Monday, March 17, 2008

Genesis 1:2a

Hebrew:
וְהָאָרֶץ הָיְתָה תֹהוּ וָבֹהוּ

KJV:
And the earth was without form, and void;

Comments:
And the earth was: When the "and" in Hebrew is attached to a noun ("earth") rather than a verb (like "was"), it is disjunctive rather than conjunctive. That is, the wording of the text implies a break between verses 1 and 2. However, there is no reason in this text for asserting a gap in history rather than simply in the narrative. For instance, reading verse 1 as a heading and everything following as an account of what the heading introduces makes a much plainer interpretation than construing a epochal gap with a fallen race between verses 1 and 2.

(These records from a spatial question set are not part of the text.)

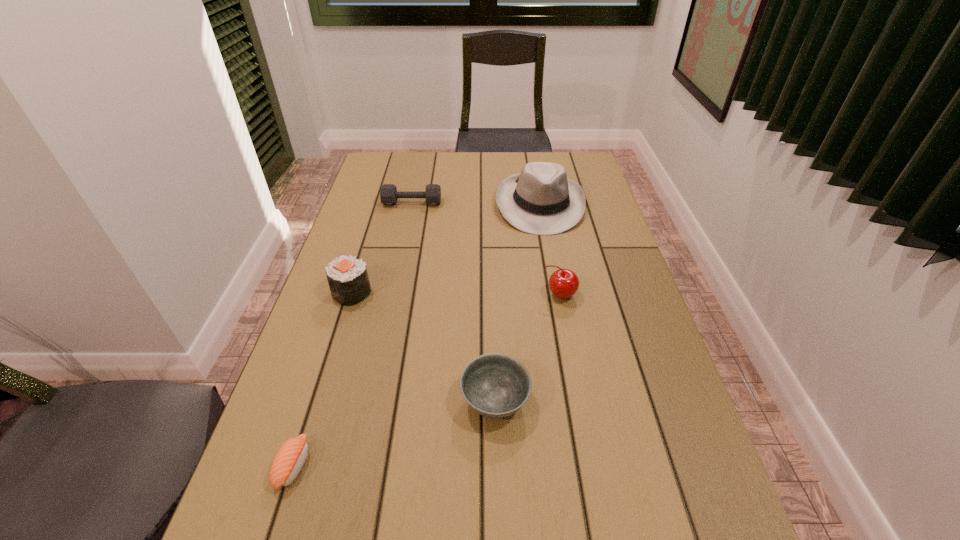
The height and width of the screenshot is (540, 960). I want to click on vacant space at the far left corner, so click(396, 167).

This screenshot has width=960, height=540. In order to click on free space that is in between the shortest object and the fedora in this screenshot , I will do `click(417, 334)`.

This screenshot has height=540, width=960. In order to click on vacant point located between the nearer sushi and the fedora in this screenshot , I will do `click(417, 334)`.

The image size is (960, 540). What are the coordinates of `vacant region between the taller sushi and the second nearest object` in the screenshot? It's located at (423, 347).

The image size is (960, 540). In order to click on free space between the cherry and the dumbbell in this screenshot , I will do `click(486, 249)`.

This screenshot has width=960, height=540. Identify the location of free space between the tallest object and the bowl. (517, 302).

I want to click on free area in between the dumbbell and the fedora, so click(476, 204).

At what (x,y) coordinates should I click in order to perform the action: click on vacant space that's between the tallest object and the taller sushi. Please return your answer as a coordinate pair (x, y). The height and width of the screenshot is (540, 960). Looking at the image, I should click on (445, 248).

Locate an element on the screen. Image resolution: width=960 pixels, height=540 pixels. free spot between the dumbbell and the nearer sushi is located at coordinates (353, 334).

Where is `free space between the cherry and the shortest object`? free space between the cherry and the shortest object is located at coordinates (426, 380).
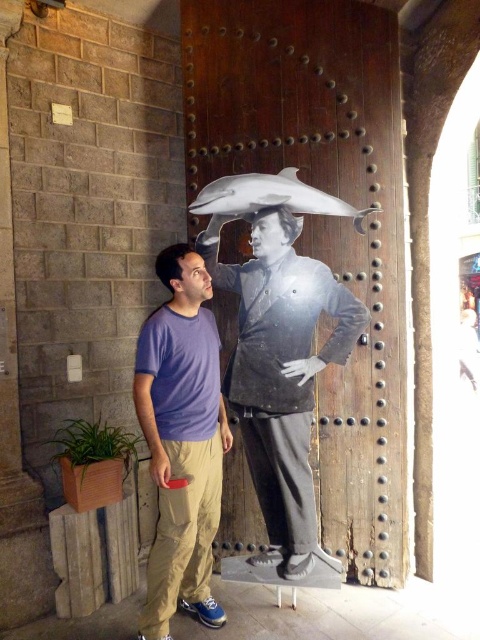
Question: Does wooden at upper center have a smaller size compared to purple cotton t-shirt at center?

Choices:
 (A) yes
 (B) no

Answer: (B)

Question: From the image, what is the correct spatial relationship of wooden at upper center in relation to purple cotton t-shirt at center?

Choices:
 (A) below
 (B) above

Answer: (B)

Question: Among these objects, which one is farthest from the camera?

Choices:
 (A) purple cotton t-shirt at center
 (B) wooden at upper center

Answer: (B)

Question: Is wooden at upper center positioned in front of purple cotton t-shirt at center?

Choices:
 (A) yes
 (B) no

Answer: (B)

Question: Which point is farther from the camera taking this photo?

Choices:
 (A) (301, 124)
 (B) (202, 468)

Answer: (A)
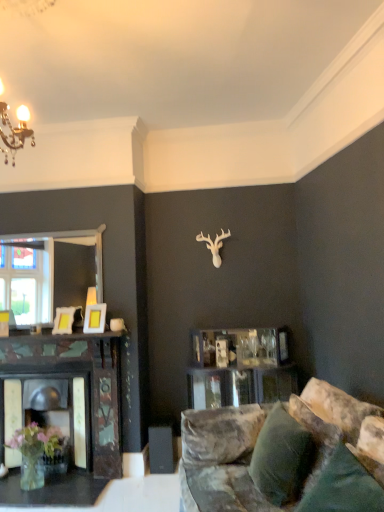
Question: Would you consider matte gold picture frame at left, the first picture frame when ordered from left to right, to be distant from velvety green pillow at lower right, arranged as the first pillow when viewed from the front?

Choices:
 (A) yes
 (B) no

Answer: (A)

Question: Is matte gold picture frame at left, placed as the second picture frame when sorted from right to left, bigger than velvety green pillow at lower right, the second pillow from the back?

Choices:
 (A) yes
 (B) no

Answer: (B)

Question: Considering the relative positions of matte gold picture frame at left, the first picture frame when ordered from left to right, and velvety green pillow at lower right, arranged as the first pillow when viewed from the front, in the image provided, is matte gold picture frame at left, the first picture frame when ordered from left to right, behind velvety green pillow at lower right, arranged as the first pillow when viewed from the front,?

Choices:
 (A) yes
 (B) no

Answer: (A)

Question: From a real-world perspective, is matte gold picture frame at left, placed as the second picture frame when sorted from right to left, physically above velvety green pillow at lower right, the second pillow from the back?

Choices:
 (A) no
 (B) yes

Answer: (B)

Question: From a real-world perspective, is matte gold picture frame at left, placed as the second picture frame when sorted from right to left, located beneath velvety green pillow at lower right, the second pillow from the back?

Choices:
 (A) no
 (B) yes

Answer: (A)

Question: Considering the relative positions of matte gold picture frame at left, placed as the second picture frame when sorted from right to left, and velvety green pillow at lower right, arranged as the first pillow when viewed from the front, in the image provided, is matte gold picture frame at left, placed as the second picture frame when sorted from right to left, to the right of velvety green pillow at lower right, arranged as the first pillow when viewed from the front, from the viewer's perspective?

Choices:
 (A) yes
 (B) no

Answer: (B)

Question: Considering the relative sizes of matte yellow picture frame at center, marked as the first picture frame in a right-to-left arrangement, and velvety green pillow at lower right, arranged as the first pillow when viewed from the front, in the image provided, is matte yellow picture frame at center, marked as the first picture frame in a right-to-left arrangement, shorter than velvety green pillow at lower right, arranged as the first pillow when viewed from the front,?

Choices:
 (A) no
 (B) yes

Answer: (B)

Question: Can you confirm if matte yellow picture frame at center, the second picture frame positioned from the left, is smaller than velvety green pillow at lower right, the second pillow from the back?

Choices:
 (A) no
 (B) yes

Answer: (B)

Question: From the image's perspective, is matte yellow picture frame at center, marked as the first picture frame in a right-to-left arrangement, located above velvety green pillow at lower right, arranged as the first pillow when viewed from the front?

Choices:
 (A) yes
 (B) no

Answer: (A)

Question: Considering the relative positions of matte yellow picture frame at center, the second picture frame positioned from the left, and velvety green pillow at lower right, the second pillow from the back, in the image provided, is matte yellow picture frame at center, the second picture frame positioned from the left, in front of velvety green pillow at lower right, the second pillow from the back,?

Choices:
 (A) no
 (B) yes

Answer: (A)

Question: Considering the relative sizes of matte yellow picture frame at center, marked as the first picture frame in a right-to-left arrangement, and velvety green pillow at lower right, the second pillow from the back, in the image provided, is matte yellow picture frame at center, marked as the first picture frame in a right-to-left arrangement, thinner than velvety green pillow at lower right, the second pillow from the back,?

Choices:
 (A) no
 (B) yes

Answer: (B)

Question: From a real-world perspective, is matte yellow picture frame at center, the second picture frame positioned from the left, physically above velvety green pillow at lower right, the second pillow from the back?

Choices:
 (A) no
 (B) yes

Answer: (B)

Question: Would you consider velvet green pillow at lower right, the second pillow in the front-to-back sequence, to be distant from matte yellow picture frame at center, the second picture frame positioned from the left?

Choices:
 (A) no
 (B) yes

Answer: (B)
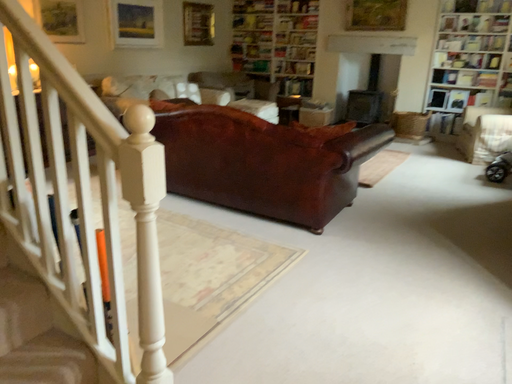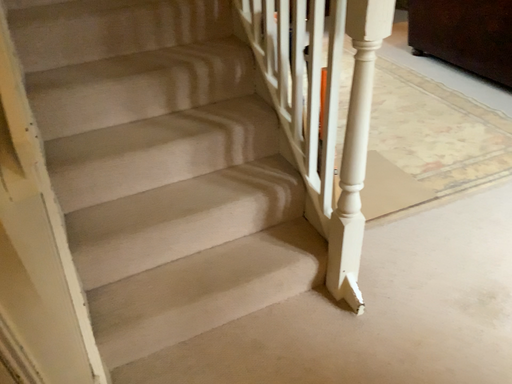
Question: How did the camera likely rotate when shooting the video?

Choices:
 (A) rotated left
 (B) rotated right

Answer: (A)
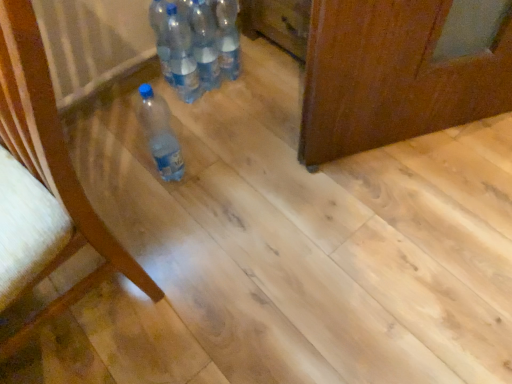
Identify the location of vacant space to the right of translucent plastic bottle at lower left, marked as the 1th bottle in a bottom-to-top arrangement. The height and width of the screenshot is (384, 512). (223, 170).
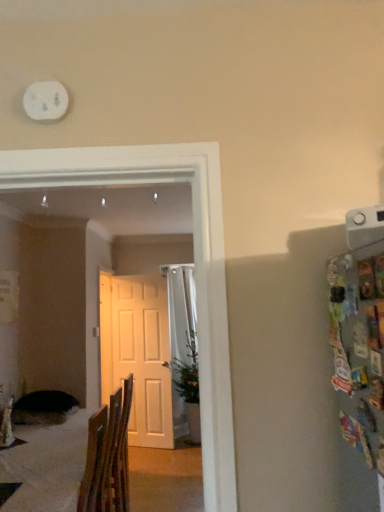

without form, and void: These words are also used in proximity to one another in Jeremiah 4:22-28 (23). There, the Lord appeals to Judah to repent in order to avoid the kind of judgment which would return their land to its state before it was prepared for them. It is not, as some have seen it, a mystical description of the world after an intervening fall before the creation of Adam. Without form and void means just what it says: undefined and empty. "Without form" appears as "desert" in Deuteronomy 32:10 while "void" appears as "emptiness" in Isaiah 34:11. The fact that the cosmos (the heavens and the earth) is primitively without form and void also explains why the days of creation are paralleled as they are. The first three days give form; the last three days fill each form created in the first three. So the first day is light and dark, the fourth day (the first day of the last three) is the sun, moon, and stars--the objects for the form of light. The second day is waters and firmament; the fifth day fish and fowl. The third and sixth days (each of which has two declarations of good rather than one like all the other days) are land/plants and animals/man respectively.

Expanded Paraphrase:
But God had not yet given shape or content to the creation, so it was undefined and empty.